On Mon, Dec 31, 2012 at 6:50 PM, Jan Dubois <j...@activestate.com> wrote:
> Mostly I would prohibit sharing of directories between Perl installations,
> and even within a single installation, the sharing of directories between
> install locations.
>
> E.g. the default configuration right now has $Config{installbin} and
> $Config{installsitebin} pointing to the the same directory. This means that
> if you install ExtUtils::ParseXS from CPAN, you end up with the new version
> of the module in $Config{installsitelib}, but the xsubpp script installed
> into $Config{installsitebin} will overwrite the core version already in
> $Config{installbin} because they are the same directory.
>
> This means it is now impossible to remove the ExtUtils::ParseXS module from
> the "site" install location and reverting to the core version.
>
> Even if you don't care about "delete" functionality in your package manager,
> you may still want to preserve the integrity of core install.
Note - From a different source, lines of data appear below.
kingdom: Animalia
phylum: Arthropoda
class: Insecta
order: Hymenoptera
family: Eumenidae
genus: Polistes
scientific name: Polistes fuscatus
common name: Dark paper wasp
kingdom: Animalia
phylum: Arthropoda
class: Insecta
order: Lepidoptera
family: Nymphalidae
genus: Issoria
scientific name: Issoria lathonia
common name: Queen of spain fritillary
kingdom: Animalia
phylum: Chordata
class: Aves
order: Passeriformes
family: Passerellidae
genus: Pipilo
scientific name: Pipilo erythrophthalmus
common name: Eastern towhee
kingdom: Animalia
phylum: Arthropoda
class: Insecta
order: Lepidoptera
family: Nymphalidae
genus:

Otherwise it
> is possible that the package manager updates a package it relies upon itself
> that breaks the package manager. Then it is impossible to fix this situation
> for a regular user without doing a complete reinstall of Perl itself.
>
> For this reason the ActivePerl package manager explicitly removes the "site"
> directories from @INC and only uses the modules originally included in the
> distribution.

I think that would clash with most vendor distributed perls (or at
least it does with both Debian and Red Hat). It would be nice if this
system was instead able to integrate with them instead of them nuking
it to prevent users from doing something stupid.